Township in Pennsylvania, US

Perry Township is a township in Mercer County, Pennsylvania, United States. The population was 1,332 at the 2020 census, down from 1,453 in 2010.

Historical population
| Census | Pop. | Note | %± |
| 2000 | 1,471 |  | — |
| 2010 | 1,453 |  | −1.2% |
| 2020 | 1,332 |  | −8.3% |
| 2022 (est.) | 1,312 |  | −1.5% |
U.S. Decennial Census

==Geography==
According to the United States Census Bureau, the township has a total area of 18.0 square miles (46.7 km^{2}), of which 18.0 square miles (46.7 km^{2}) is land and 0.06% is water.

==Demographics==
As of the census of 2000, 1,471 people, 581 households, and 435 families reside in the township. The population density was 81.6 PD/sqmi. There were 627 housing units at an average density of 34.8 /sqmi. The racial makeup of the township was 99.12% White, 0.07% African American, 0.07% Native American, 0.07% Asian, 0.07% from other races, and 0.61% from two or more races. Hispanic or Latino of any race were 0.14% of the population.

There were 581 households, of which 30.1% had children under 18 living with them, 66.3% were married couples living together, 5.7% had a female householder with no husband present, and 25.1% were non-families. 22.2% of all households were made up of individuals, and 10.0% had someone living alone who was 65 years of age or older. The average household size was 2.53 and the average family size was 2.96.

In the township the population was spread out, with 24.1% under 18, 5.8% from 18 to 24, 28.6% from 25 to 44, 26.2% from 45 to 64, and 15.2% who were 65 years of age or older. The median age was 40 years. For every 100 females there were 101.0 males.

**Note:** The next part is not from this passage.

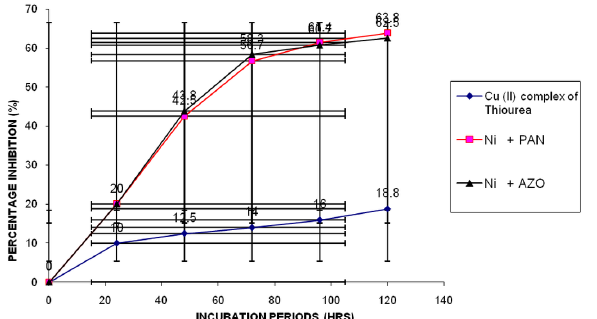
Fig. 4. Reduction of Mycelial growth of Collectotrichum capsici at 10 mg/ml concentration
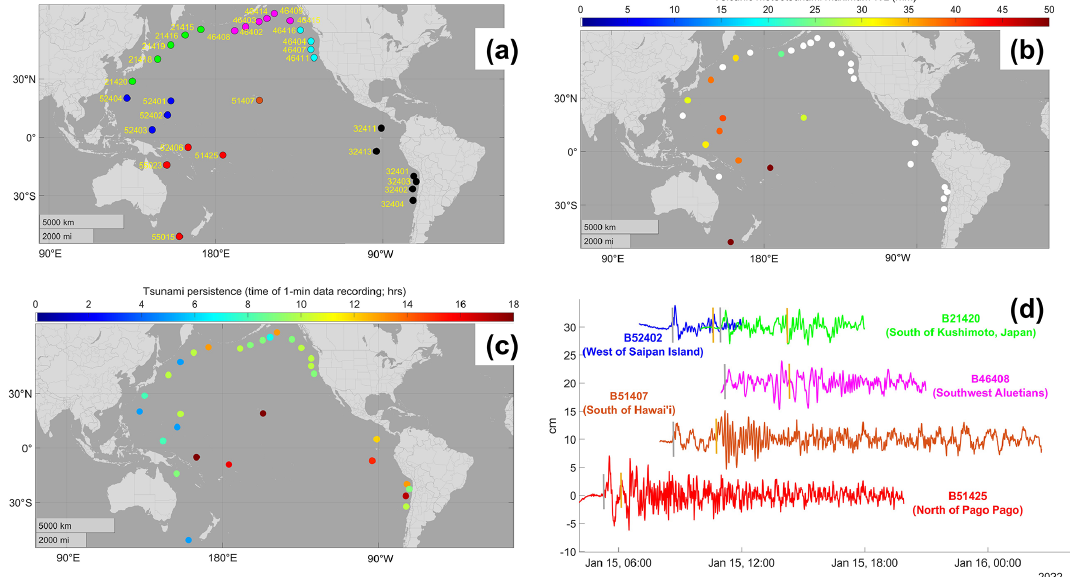
Figure 2. Pacific deep-water NDBC buoys used to detect the VMT and marine tsunami of the Tonga event. (a) Buoy locations and NDBC buoy designation numbers (Table S1), with colors used to show Pacific regional delineation (red: southwest; orange: central; dark blue: west; green: northwest; magenta: north; cyan: northeast; black: southeast). (b) Maximum VMT-induced WL (mm) detected at each buoy according to color scale at top of map. White markers indicated that the VMT was not detected at the buoy. (c) Persistence time of the tsunami signal at each buoy, representing the length of time that each buoy recorded at 1min resolution (h). (d) WL response to the VMT and marine tsunami at five deep-water buoys in the Pacific using same color scheme as (a) . Two buoys are given on the same line (B52402 and B21420) since their physical locations were on nearly the same great circle path from Tonga; other buoys are offset 10cm vertically from each other. VMT arrivals based on a theoretical travel time of 1115kmh − 1 are indicated by gray vertical lines, and marine tsunami arrivals based on an average travel time of 700kmh − 1 are indicated by orange vertical lines. Maps made in MATLAB using data from Natural Earth.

For every 100 females age 18 and over, there were 100.2 males.

The median income for a household in the township was $35,221, and the median income for a family was $40,192. Males had a median income of $30,843 versus $25,268 for females. The per capita income for the township was $16,482. About 5.0% of families and 7.9% of the population were below the poverty line, including 14.2% of those under age 18 and 3.8% of those age 65 or over.